* _INSTRUCTIONS TO FOLLOW_: Your answer must be an exact copy of the entries below, with every picture removed.

[Saved entries]
● ● ● ● ●

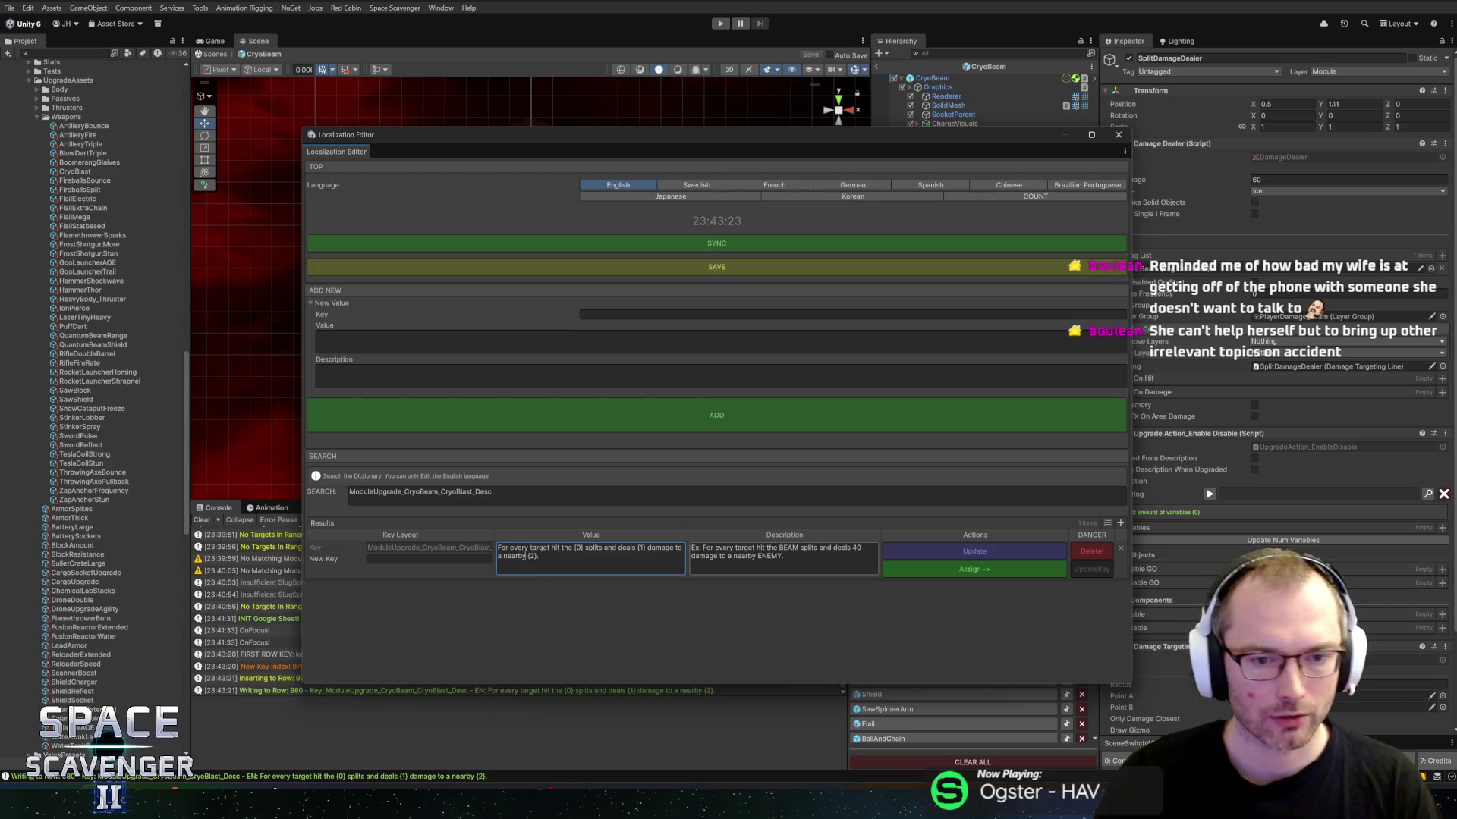
type("{2}")
key("shift+Right")
key("shift+Right")
key("shift+Right")
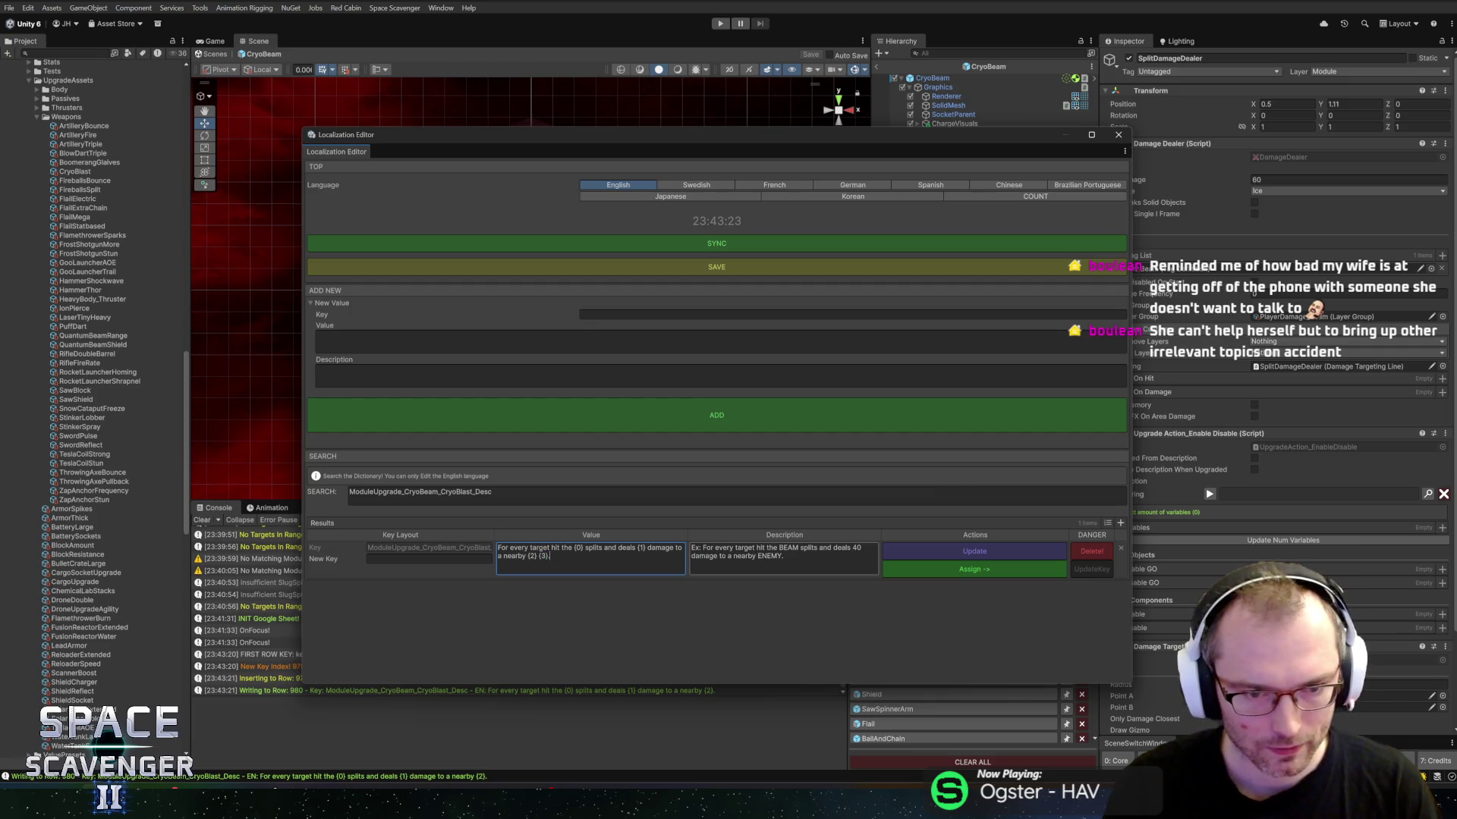
left_click(757, 556)
type("4 ")
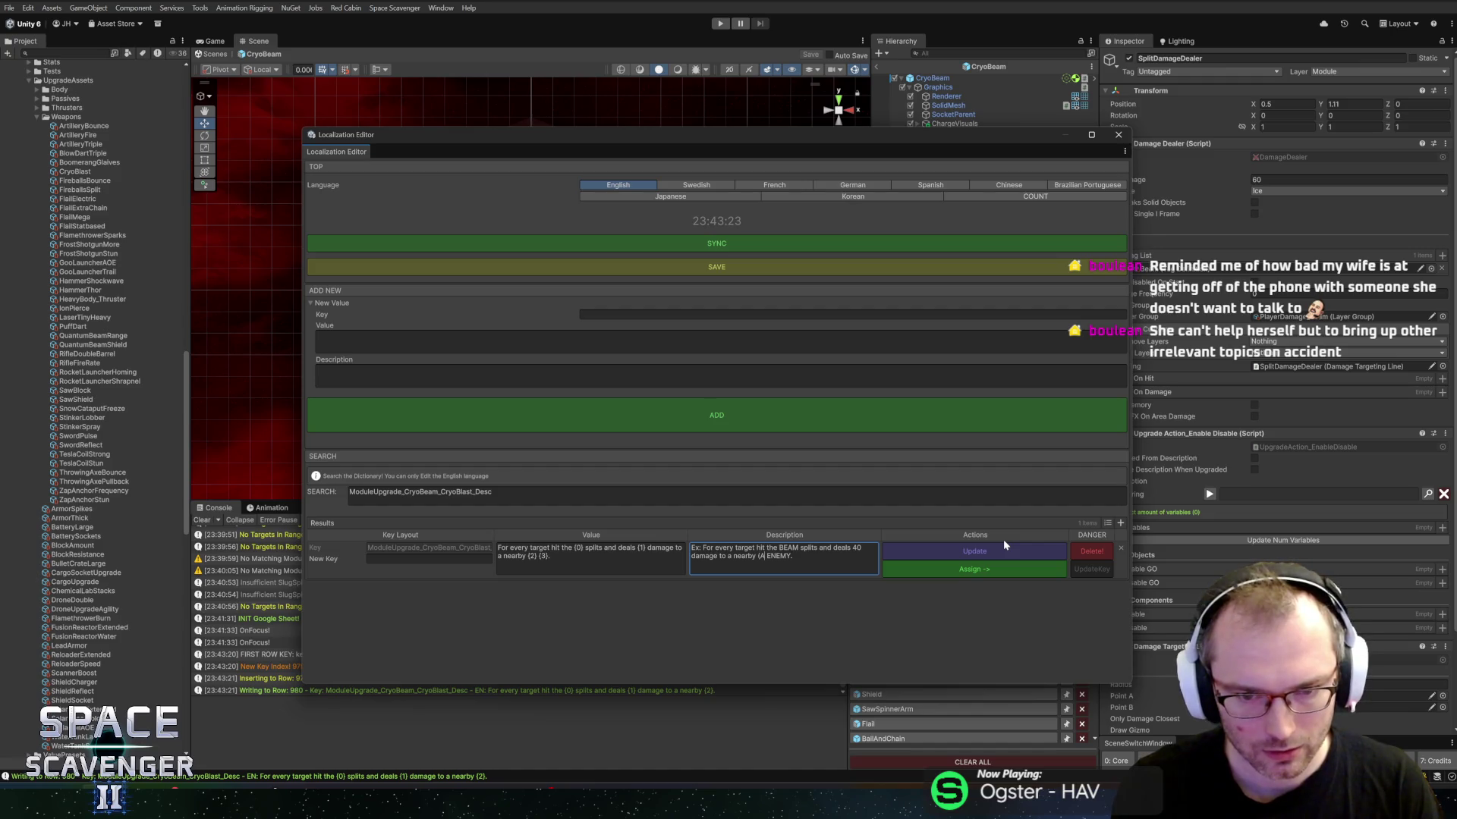
type("ANGE")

● ● ● ● ●

* _SOLVED PROBLEM_:
type("{2}")
key("shift+Right")
key("shift+Right")
key("shift+Right")
left_click(757, 556)
type("4 ")
type("ANGE")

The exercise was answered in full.